Shape of X_train: (6162, 2)
Shape of X_test: (2642, 2)
Shape of y_train: (6162,)
Shape of y_test: (2642,)


Scale `X` using either Min–Max or Standardization, retrain KNN, and store accuracy in acc_scaled.

In [58]:
# put your answer here
from sklearn.neighbors import KNeighborsClassifier
from sklearn.metrics import accuracy_score

# Initialize KNN classifier without scaling
knn_raw = KNeighborsClassifier(n_neighbors=5) # Using default n_neighbors=5

# Train the classifier
knn_raw.fit(X_train, y_train)

# Make predictions on the test set
y_pred_raw = knn_raw.predict(X_test)

# Calculate accuracy
acc_raw = accuracy_score(y_test, y_pred_raw)

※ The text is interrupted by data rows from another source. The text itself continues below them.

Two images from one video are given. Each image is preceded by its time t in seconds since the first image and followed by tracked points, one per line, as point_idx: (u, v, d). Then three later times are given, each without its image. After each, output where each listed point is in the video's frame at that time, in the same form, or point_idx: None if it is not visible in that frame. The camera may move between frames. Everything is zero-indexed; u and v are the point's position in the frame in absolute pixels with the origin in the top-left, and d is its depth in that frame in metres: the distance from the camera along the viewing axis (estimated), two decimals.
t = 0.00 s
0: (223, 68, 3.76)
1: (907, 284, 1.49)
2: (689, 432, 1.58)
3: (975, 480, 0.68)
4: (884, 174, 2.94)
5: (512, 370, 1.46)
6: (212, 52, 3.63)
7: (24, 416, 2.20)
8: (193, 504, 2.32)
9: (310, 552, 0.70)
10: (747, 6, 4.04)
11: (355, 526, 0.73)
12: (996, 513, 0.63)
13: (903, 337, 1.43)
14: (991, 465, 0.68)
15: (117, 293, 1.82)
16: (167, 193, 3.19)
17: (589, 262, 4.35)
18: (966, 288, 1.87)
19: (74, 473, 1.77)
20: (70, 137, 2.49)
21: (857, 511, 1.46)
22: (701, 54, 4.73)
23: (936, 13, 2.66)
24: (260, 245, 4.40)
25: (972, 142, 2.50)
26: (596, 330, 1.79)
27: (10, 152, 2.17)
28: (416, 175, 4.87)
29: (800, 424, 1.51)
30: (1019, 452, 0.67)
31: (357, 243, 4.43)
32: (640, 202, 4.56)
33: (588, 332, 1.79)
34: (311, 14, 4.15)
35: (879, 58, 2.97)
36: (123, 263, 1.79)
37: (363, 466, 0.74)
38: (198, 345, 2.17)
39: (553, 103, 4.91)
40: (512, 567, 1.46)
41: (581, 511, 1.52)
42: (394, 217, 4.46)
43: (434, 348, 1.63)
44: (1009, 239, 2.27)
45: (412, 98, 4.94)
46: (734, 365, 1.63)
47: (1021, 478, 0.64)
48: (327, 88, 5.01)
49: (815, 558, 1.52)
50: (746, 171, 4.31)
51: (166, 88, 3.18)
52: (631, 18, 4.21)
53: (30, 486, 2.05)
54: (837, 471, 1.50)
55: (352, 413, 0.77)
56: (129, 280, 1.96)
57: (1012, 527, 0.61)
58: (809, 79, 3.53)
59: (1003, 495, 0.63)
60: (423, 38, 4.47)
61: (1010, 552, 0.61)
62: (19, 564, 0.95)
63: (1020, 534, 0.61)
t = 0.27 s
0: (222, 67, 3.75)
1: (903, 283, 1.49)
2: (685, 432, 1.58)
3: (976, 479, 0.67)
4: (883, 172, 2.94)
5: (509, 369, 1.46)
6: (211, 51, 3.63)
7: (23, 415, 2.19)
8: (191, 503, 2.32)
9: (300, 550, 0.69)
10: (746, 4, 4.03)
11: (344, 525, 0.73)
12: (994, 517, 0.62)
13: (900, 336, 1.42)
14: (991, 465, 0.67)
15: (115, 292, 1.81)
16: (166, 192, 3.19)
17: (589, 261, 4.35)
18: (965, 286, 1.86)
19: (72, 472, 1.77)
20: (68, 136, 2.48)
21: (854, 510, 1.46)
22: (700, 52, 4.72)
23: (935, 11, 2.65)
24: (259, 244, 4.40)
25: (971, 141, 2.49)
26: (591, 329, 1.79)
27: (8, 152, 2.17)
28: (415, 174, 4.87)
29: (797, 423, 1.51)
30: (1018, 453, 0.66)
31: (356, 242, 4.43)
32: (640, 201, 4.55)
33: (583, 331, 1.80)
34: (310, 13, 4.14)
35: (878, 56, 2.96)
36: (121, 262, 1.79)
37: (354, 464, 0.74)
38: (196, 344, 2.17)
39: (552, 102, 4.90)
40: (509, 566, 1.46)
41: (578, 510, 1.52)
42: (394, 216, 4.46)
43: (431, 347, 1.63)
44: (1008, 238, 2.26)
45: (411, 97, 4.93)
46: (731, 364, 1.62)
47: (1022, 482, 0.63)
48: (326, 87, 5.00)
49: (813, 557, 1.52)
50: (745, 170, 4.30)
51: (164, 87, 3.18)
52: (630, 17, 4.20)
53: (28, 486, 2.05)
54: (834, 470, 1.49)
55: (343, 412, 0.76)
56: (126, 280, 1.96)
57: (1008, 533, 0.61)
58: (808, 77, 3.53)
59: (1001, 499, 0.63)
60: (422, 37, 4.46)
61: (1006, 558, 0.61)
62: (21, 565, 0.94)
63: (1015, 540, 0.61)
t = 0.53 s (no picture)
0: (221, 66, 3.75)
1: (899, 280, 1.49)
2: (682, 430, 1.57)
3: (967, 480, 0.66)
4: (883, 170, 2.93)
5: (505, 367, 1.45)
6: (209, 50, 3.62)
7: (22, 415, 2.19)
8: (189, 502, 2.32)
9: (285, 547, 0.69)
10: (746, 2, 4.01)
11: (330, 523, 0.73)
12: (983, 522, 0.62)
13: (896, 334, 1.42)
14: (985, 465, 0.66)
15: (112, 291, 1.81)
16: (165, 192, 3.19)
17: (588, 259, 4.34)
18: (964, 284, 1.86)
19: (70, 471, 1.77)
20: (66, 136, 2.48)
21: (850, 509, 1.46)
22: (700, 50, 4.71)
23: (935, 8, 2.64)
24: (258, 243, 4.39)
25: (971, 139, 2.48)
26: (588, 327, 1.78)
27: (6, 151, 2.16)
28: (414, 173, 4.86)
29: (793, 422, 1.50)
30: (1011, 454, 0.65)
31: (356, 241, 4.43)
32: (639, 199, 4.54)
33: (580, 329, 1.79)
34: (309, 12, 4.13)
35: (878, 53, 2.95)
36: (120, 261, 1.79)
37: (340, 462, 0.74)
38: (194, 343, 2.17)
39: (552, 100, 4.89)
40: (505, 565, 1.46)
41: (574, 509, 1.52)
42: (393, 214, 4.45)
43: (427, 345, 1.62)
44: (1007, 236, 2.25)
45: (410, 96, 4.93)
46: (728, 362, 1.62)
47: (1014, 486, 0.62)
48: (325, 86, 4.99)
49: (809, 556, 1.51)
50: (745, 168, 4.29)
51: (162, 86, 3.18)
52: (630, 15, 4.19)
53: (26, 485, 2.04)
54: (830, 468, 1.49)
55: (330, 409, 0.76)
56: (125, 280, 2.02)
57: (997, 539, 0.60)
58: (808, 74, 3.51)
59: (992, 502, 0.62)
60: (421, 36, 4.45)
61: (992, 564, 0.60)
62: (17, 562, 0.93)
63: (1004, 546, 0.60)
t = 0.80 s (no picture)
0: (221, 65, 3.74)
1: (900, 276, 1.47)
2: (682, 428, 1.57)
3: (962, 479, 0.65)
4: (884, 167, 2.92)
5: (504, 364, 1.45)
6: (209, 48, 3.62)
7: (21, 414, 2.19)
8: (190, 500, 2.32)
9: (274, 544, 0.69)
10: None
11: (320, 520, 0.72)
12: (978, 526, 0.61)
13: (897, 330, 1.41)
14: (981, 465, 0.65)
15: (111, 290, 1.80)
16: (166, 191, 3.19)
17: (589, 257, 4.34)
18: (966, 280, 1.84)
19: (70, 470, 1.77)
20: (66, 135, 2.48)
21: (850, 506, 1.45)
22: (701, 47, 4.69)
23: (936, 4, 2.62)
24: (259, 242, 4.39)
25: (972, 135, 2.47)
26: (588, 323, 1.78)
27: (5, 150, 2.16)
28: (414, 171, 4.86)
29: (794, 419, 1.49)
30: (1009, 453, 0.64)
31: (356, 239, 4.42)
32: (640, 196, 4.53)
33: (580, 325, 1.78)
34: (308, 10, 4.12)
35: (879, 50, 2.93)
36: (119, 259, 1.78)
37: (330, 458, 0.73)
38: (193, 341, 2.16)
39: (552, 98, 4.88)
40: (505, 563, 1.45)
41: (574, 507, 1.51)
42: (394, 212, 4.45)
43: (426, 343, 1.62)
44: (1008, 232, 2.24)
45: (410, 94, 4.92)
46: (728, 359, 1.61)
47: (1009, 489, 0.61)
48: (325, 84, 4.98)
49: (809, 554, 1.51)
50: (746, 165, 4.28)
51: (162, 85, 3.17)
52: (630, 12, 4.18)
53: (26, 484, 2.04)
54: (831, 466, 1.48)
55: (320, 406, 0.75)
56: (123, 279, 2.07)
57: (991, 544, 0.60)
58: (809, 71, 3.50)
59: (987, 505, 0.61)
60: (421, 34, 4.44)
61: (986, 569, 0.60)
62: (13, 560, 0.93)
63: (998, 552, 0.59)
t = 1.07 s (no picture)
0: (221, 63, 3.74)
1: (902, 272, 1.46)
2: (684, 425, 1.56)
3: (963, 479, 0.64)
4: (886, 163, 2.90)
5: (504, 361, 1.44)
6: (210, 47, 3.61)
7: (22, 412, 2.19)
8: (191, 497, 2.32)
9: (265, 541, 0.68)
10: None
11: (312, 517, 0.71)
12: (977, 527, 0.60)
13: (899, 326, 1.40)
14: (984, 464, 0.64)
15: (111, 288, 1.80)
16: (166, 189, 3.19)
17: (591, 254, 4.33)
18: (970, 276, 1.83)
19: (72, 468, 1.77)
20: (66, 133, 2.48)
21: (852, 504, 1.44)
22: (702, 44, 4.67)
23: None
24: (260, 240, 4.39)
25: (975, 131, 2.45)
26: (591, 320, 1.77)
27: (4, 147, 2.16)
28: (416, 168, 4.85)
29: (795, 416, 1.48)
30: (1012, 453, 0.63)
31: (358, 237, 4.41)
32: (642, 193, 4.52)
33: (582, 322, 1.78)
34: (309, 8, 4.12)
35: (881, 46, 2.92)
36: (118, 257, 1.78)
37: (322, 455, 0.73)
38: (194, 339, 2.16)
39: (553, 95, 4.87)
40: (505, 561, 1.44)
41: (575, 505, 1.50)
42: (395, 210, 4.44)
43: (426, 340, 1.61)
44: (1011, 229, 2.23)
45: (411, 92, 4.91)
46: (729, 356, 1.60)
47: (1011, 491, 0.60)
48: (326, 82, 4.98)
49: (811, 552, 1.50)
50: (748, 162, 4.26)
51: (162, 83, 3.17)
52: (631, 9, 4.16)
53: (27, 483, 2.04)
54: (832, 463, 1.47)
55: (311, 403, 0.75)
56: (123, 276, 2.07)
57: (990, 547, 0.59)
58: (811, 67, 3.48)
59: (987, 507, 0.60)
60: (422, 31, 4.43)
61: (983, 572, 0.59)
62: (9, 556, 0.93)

print(f"Accuracy of KNN without scaling: {acc_raw:.4f}")

Accuracy of KNN without scaling: 1.0000


In [56]:
from sklearn.preprocessing import MinMaxScaler

# Initialize MinMaxScaler
scaler = MinMaxScaler()

# Fit on training data and transform both training and testing data
X_train_scaled = scaler.fit_transform(X_train)
X_test_scaled = scaler.transform(X_test)

# Initialize KNN classifier
knn_scaled = KNeighborsClassifier(n_neighbors=5)

# Train the classifier on scaled data
knn_scaled.fit(X_train_scaled, y_train)

# Make predictions on the scaled test set
y_pred_scaled = knn_scaled.predict(X_test_scaled)

# Calculate accuracy
acc_scaled = accuracy_score(y_test, y_pred_scaled)

print(f"Accuracy of KNN with Min-Max scaling: {acc_scaled:.4f}")

Accuracy of KNN with Min-Max scaling: 0.9985


Did scaling improve accuracy? Explain why.

In [None]:
# put your answer here
# The scaling slightly decreased accuracy. The KNN classifier without scaling achieved an accuracy of 1.00, while with Min-Max scaling, the accuracy was 0.9985. This is because the original features already had a distribution suitable for KNN, or if scaling introduced some noise or compressed relevant differences for this specific dataset and model combination.
# In some cases, if the features are already on a similar scale or if one feature's absolute magnitude is genuinely more important, scaling might not help or could even affect the performance.